School bells in Baltimore Staying focused: It will be difficult for teachers facing the threat of more budget cuts.


AS THE CITY population continues to decline, so does the number of students in its public schools. Superintendent Walter G. Amprey says last year's 113,000 students may decline by as many as 4,900 this year. Yet many classrooms will be at capacity when school begins next week, with up to 40 students per teacher at some high schools and 25 to 35 per teacher in the lower grades.

The inability to reduce class sizes is testament both to the school system's poverty and to the unpopularity of gritty urban schools among today's teacher corps. Suburban schools have their pick of teacher applicants while Baltimore takes what it can get. And with the city about to go to court over inadequate state funding, no one knows when the situation will improve.

Students returning to Baltimore schools will find teachers trying to stay focused while fearful of financial calamity. The schools' $654 million budget is $7.5 million short due to expenditures that Dr. Amprey says had to be made. But that isn't the whole story. To pressure Baltimore administrators to make suggested management reforms, an angry state legislature is withholding $18 million in regular state funding plus another $12 million in supplemental aid.

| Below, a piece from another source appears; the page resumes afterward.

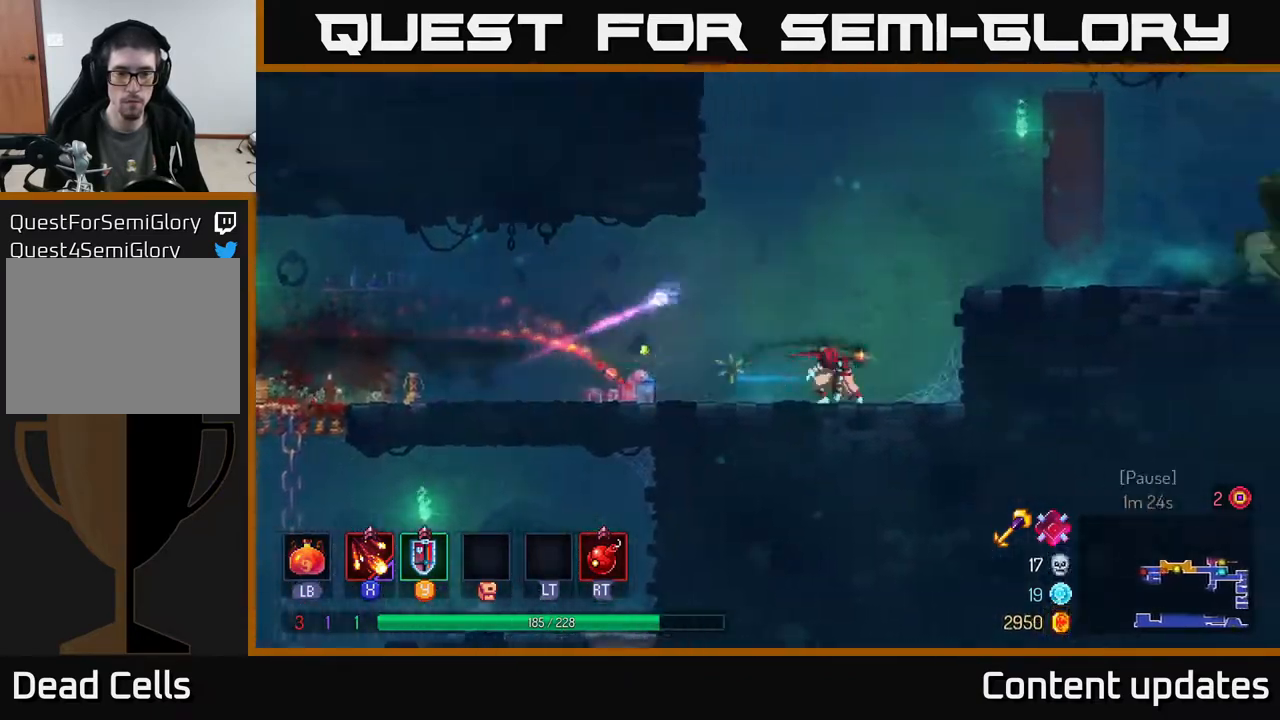
{"buttons": [], "left_stick": "left", "right_stick": "center", "events": [[267, "left_stick", "left"]]}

The inability of Mayor Kurt L. Schmoke and Gov. Parris N. Glendening to agree on a plan giving Baltimore schools added funds in exchange for more state oversight means the issue could wind up in court. Trial on the city's school funding lawsuit is scheduled to begin Nov. 6. It could take a year or more for the trial, ruling and appeals to conclude. Even then, there is no guarantee the city will win its case -- and gain extra money.

With all the uncertainty over funding, it will be difficult for Baltimore teachers to remain motivated. Many of their students, coming from homes beset by urban ills, under the best of circumstances would represent a challenge. That challenge becomes more acute as city teachers anticipate additional cuts that will have to be made before the school year ends if the state funding dispute cannot be resolved.

As Baltimore's children return to classes, teachers must keep doing the best with what they have while hoping the mayor and governor quickly reach an accord that leaves schools both better funded and better managed.